After almost ten years of performances, in 2012, long-time Kathara members formalized the group into the Kathara Pilipino Indigenous Arts Collective Society. When the book entitled Babaylan: Filipinos and the Call of the Indigenous (edited by Leny M. Stroebel) landed on the shores of Coast Salish on the same year, members of the performance group answered to what seemed a long awaited call. Self-produced events and gatherings marked Kathara’s journey towards the Third International Babaylan Conference 2016. These milestone events include the premiere showing of Auraeus Solito’s film Busong: Palawan Fate (2012), a theatrical production called Bagobo: The New People (2013), KAPWA Sensing Ourselves in One Another: A Philippine Indigenous Arts Festival (2014), and a multi-media inter-disciplinary art presentation Empowerment Legacy of Lapu Lapu on Unceded Coast Salish Territory (2015). Kathara also capitalized on visits of Philippine champions of Indigenous Peoples rights, such as visiting UN Special Rapporteur Victoria Tauli-Corpuz and peace negotiator, author, and cleric Fr. Albert Alejo, SJ, by engaging them in community talks.

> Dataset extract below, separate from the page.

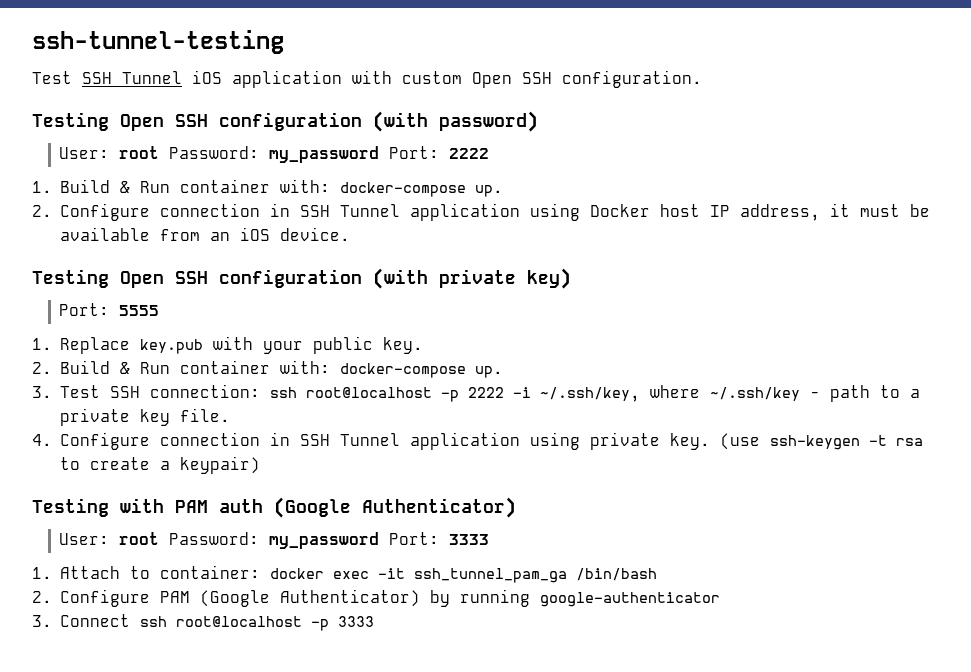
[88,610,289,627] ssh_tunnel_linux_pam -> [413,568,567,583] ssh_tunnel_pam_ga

The arrival of the book Babaylan and the awareness of a growing indigenization movement within Filipino communities across Turtle Island and the Philippines propelled Kathara to ally with the Center for Babaylan Studies in the co-creation of the Third International Babaylan Conference in Vancouver, BC. Kathara has been slowly building bridges and creating partnerships within and outside the Filipino community to cultivate grassroots support towards the Conference. Trumpeting the call to groups in the academe, social services, the arts, advocacy, ethnic and First Nations, Kathara’s vision has infected people’s imaginations. Kathara members, upon invitation by CfBS to co-create the Conference and as if prompted by their ancestors, readily answered, “YES, it’s time.” Thus the journey of Kathara continues guided by the reverence of Kapwa and Loob, hand-in-hand with CfBS.